Action item:
Show the lines below where "benselectronics" occurs.

-=-=-=-=-

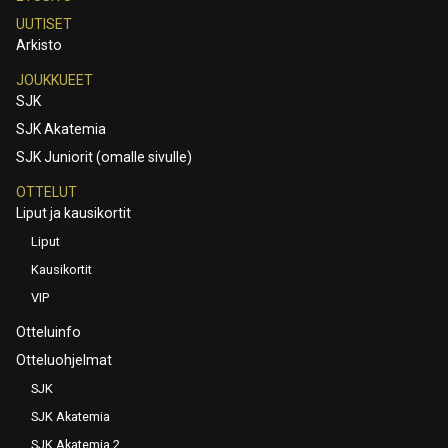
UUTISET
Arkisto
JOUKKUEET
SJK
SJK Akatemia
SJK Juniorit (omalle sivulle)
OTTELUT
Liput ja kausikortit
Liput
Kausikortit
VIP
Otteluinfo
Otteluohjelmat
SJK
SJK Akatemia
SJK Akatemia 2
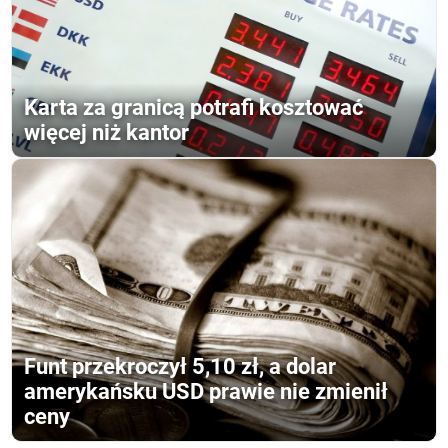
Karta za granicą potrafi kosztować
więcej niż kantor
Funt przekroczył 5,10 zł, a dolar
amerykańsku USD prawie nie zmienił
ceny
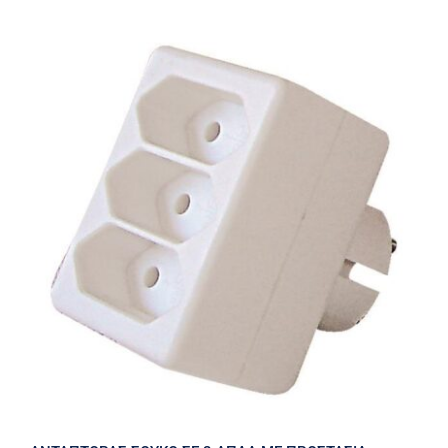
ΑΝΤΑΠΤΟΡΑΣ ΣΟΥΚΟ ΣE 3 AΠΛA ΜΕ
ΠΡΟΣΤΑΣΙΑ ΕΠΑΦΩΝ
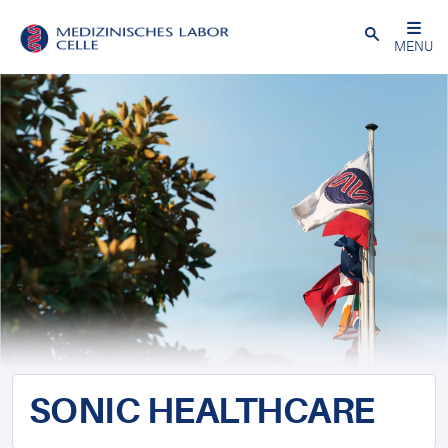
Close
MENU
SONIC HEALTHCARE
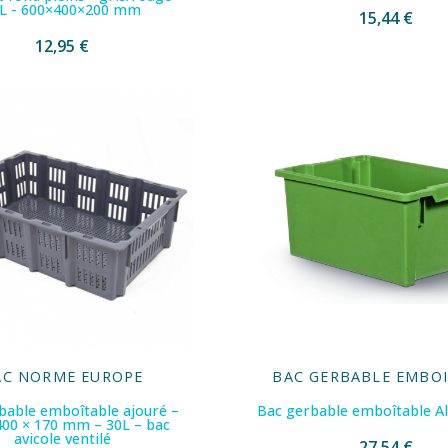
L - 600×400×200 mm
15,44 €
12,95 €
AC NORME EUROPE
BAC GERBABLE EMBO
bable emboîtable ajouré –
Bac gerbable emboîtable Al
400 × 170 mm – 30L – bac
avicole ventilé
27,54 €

-=-=-=-=-

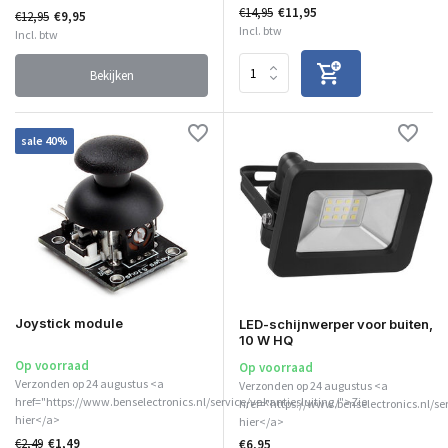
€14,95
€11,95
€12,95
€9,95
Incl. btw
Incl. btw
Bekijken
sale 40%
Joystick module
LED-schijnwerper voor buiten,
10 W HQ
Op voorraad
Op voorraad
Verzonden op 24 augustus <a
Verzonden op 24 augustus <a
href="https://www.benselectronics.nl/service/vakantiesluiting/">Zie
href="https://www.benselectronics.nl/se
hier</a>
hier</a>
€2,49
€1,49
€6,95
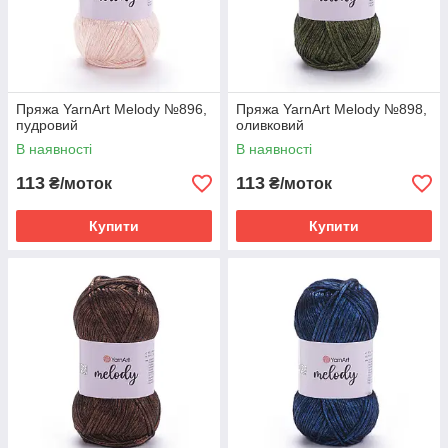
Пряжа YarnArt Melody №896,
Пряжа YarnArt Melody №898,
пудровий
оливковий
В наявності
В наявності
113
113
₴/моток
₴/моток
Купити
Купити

-=-=-=-=-

Your solution:
href="https://www.benselectronics.nl/service/vakantiesluiting/">Zie
href="https://www.benselectronics.nl/se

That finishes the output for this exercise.